Earlier I summarized what I think are the four most often mentioned ideas about why poor kids do worse in school. It is not just school of course: poor kids do worse in any number of ways throughout their life. Among the theories, I think the “effects of poverty” theory has the most plausibility and empirical support. I summarized that theory thusly:
The Effects of Poverty view is that the economic instability, deprivation, risk, stress, and neighborhood effects that accompany poverty best account for why poor students do not perform as well. There is substantial evidence that poor kids, even at the youngest ages, have elevated blood pressure, cortisol levels, epinephrene levels, and norepinephrene levels — all of which are indicators of stress. Poorer children move more often, which has all sorts of negative psychological effects. I could go on, but you get the gist: living in poverty is hard and makes learning more difficult.
The effects of poverty are many, but higher stress features prominently. Researchers have measured the hormonal stress levels of poor and non-poor kids, and found that the former have significantly elevated stress levels. A new NBER study provides more evidence for this “risk-stress” explanatory model. Interestingly, the study does not measure the stress levels of children; instead, it measures the stress levels of pregnant mothers, and then tracks the resulting child to see how they fare.
The short of it is in the abstract: “We find that in-utero exposure to elevated levels of the stress hormone cortisol negatively affects offspring cognition, health and educational attainment.” But there are of course deeper implications. As the paper notes, poverty is associated with higher levels of stress. Putting it together then, we know that the condition of poverty generates more maternal stress, and that maternal stress has damaging effects on children even in the prenatal stage of development.
So, even before birth, wealthier children get a jump on poorer children. The cycle of poverty is much deeper than most imagine, and the pretension that significant economic inequality is compatible with equal opportunity is transparently ridiculous. If you want to help poor kids do better, you make them and their family not poor. There are probably other things you can do on the margins to help them out, but more and more it seems clear that reducing poverty is heads and shoulders above any other program, reform, or policy.
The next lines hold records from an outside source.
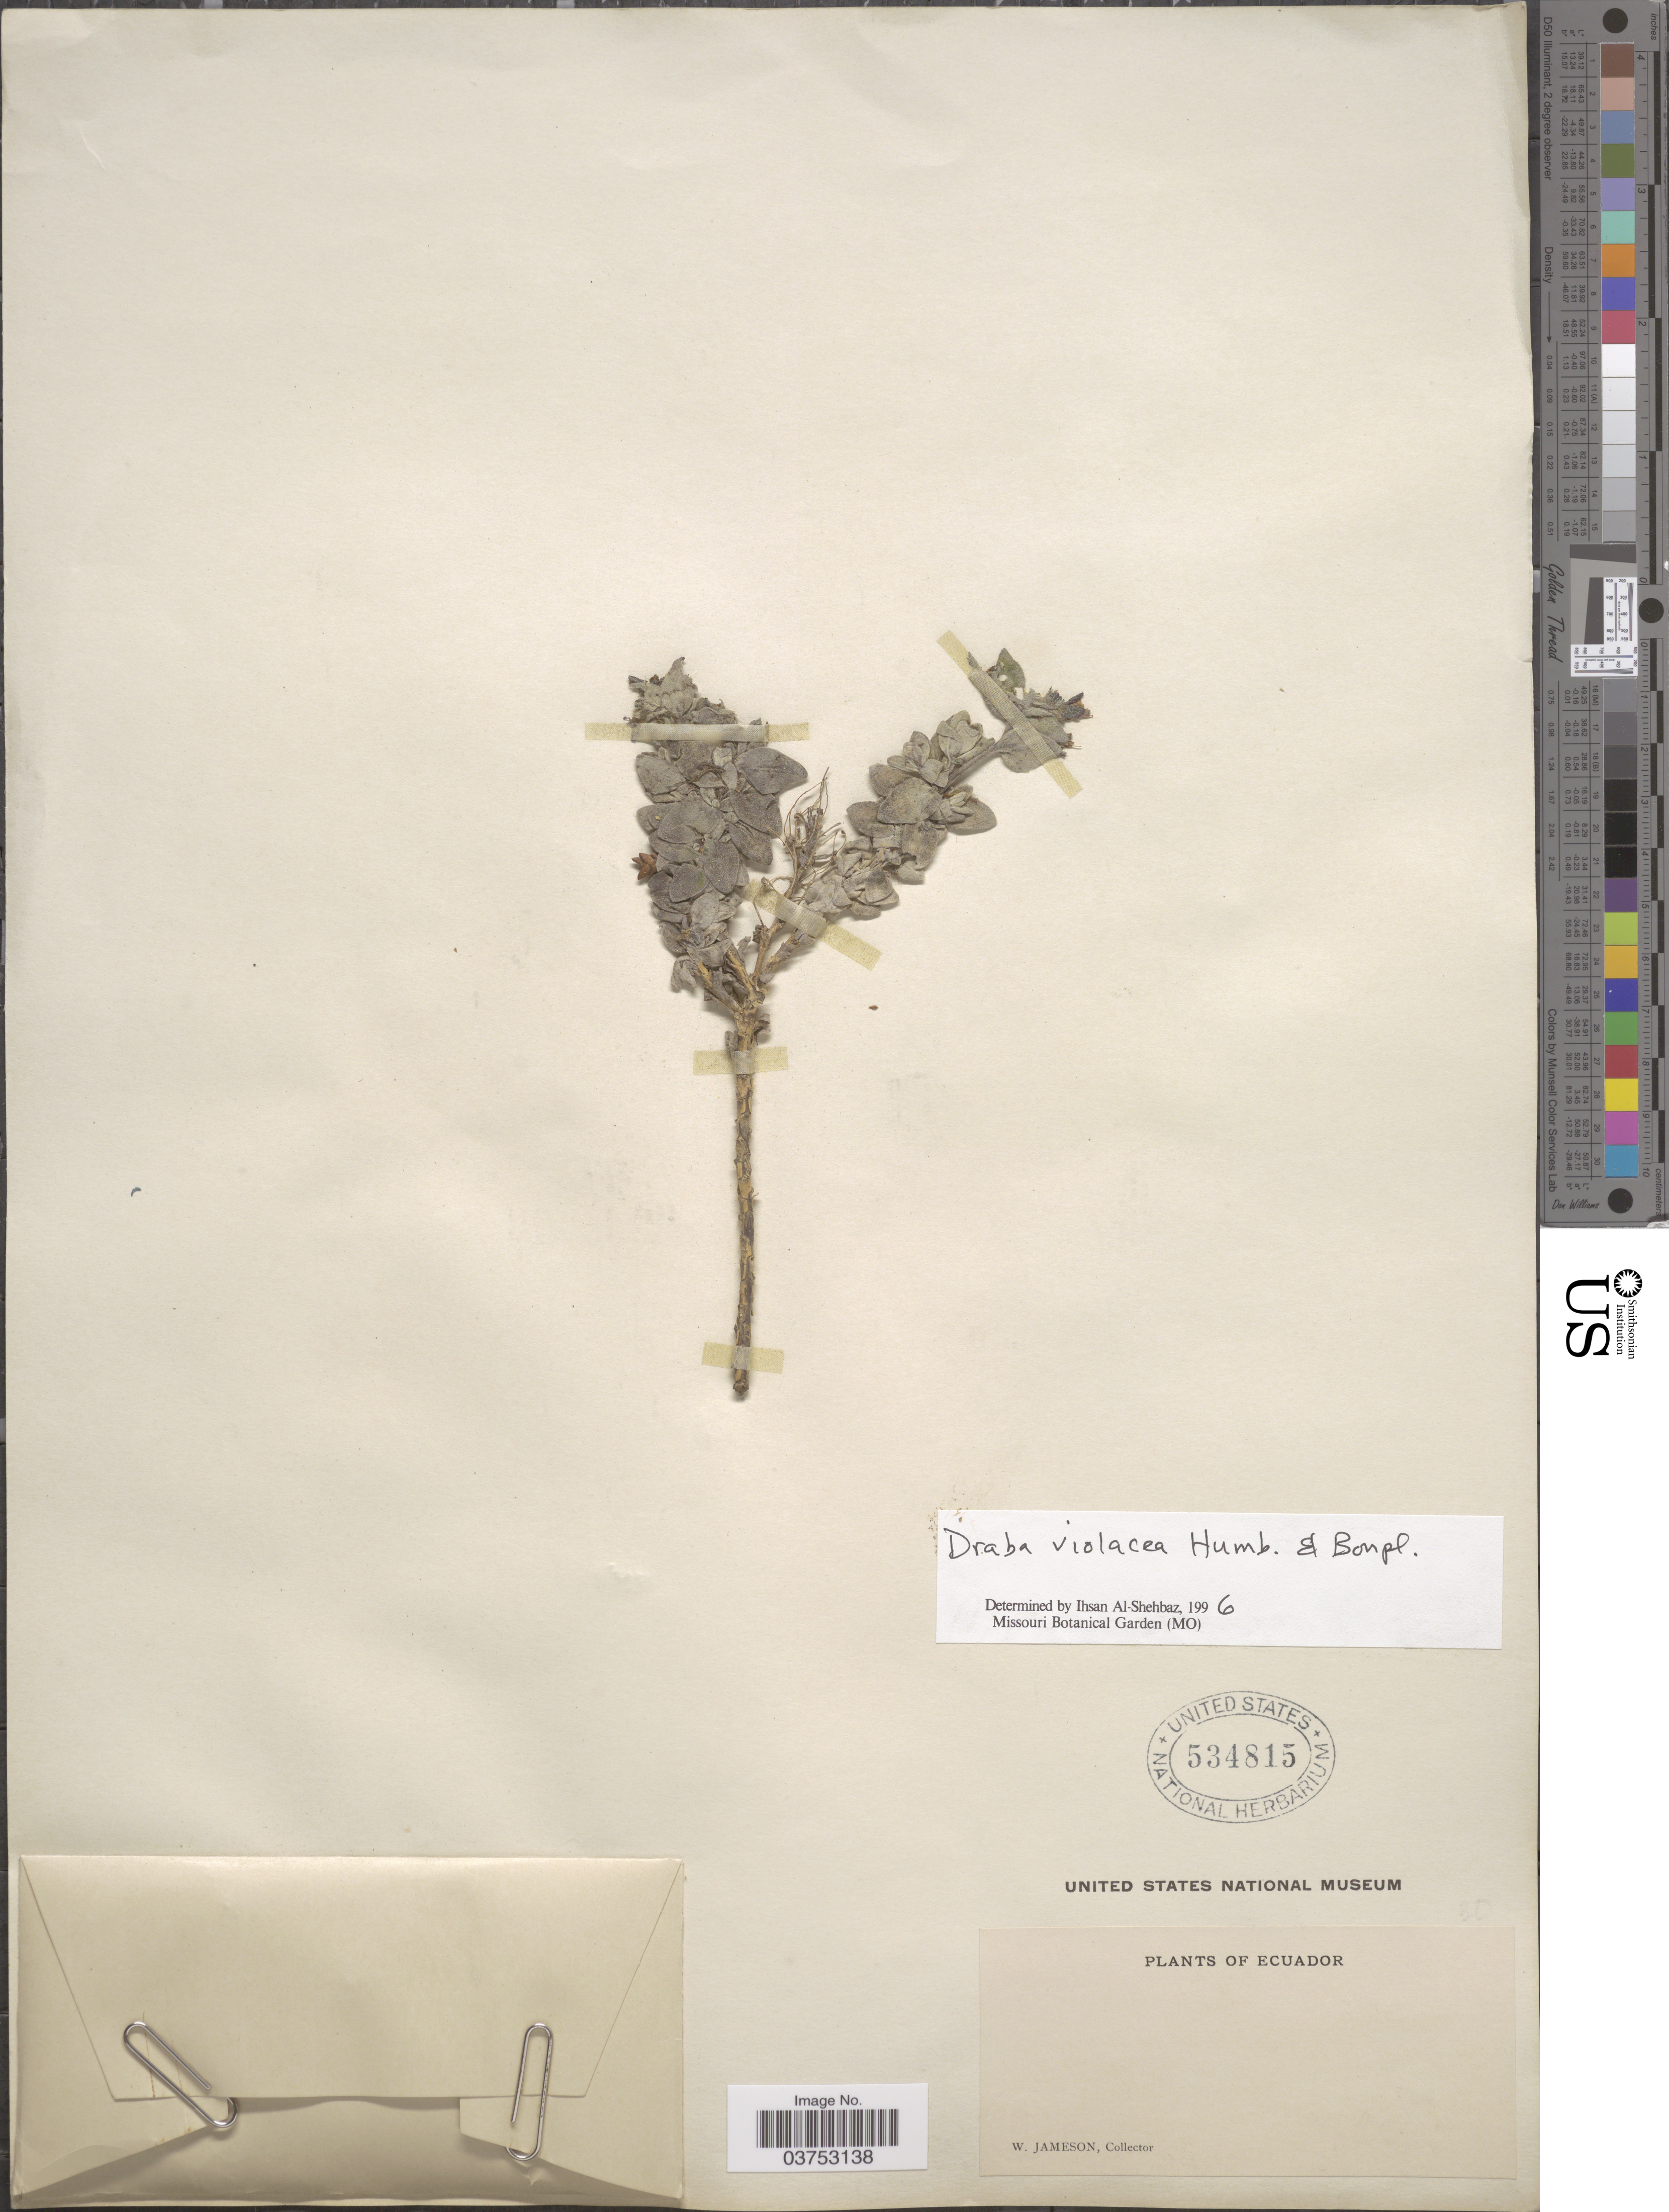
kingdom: Plantae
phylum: Tracheophyta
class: Magnoliopsida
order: Brassicales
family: Brassicaceae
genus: Draba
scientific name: Draba violacea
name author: DC.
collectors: W. Jameson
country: Ecuador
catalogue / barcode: US 534815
Despite this, advocates of poor children — at least those with prominent platforms — have basically written off poverty reduction altogether. We must assume poverty as necessarily existing, and from that baseline start working out our ideas. That’s garbage, and as this study (among many others like it) have shown: it wont work. Changing distributional institutions so that poor people are less poor is something we can do, and is something we have — at least partially — done before. Studies on the effects of those anti-poverty programs on prenatal health are glowingly positive. Clearly then, we should do more to directly make poor people not poor. There is no reason not to.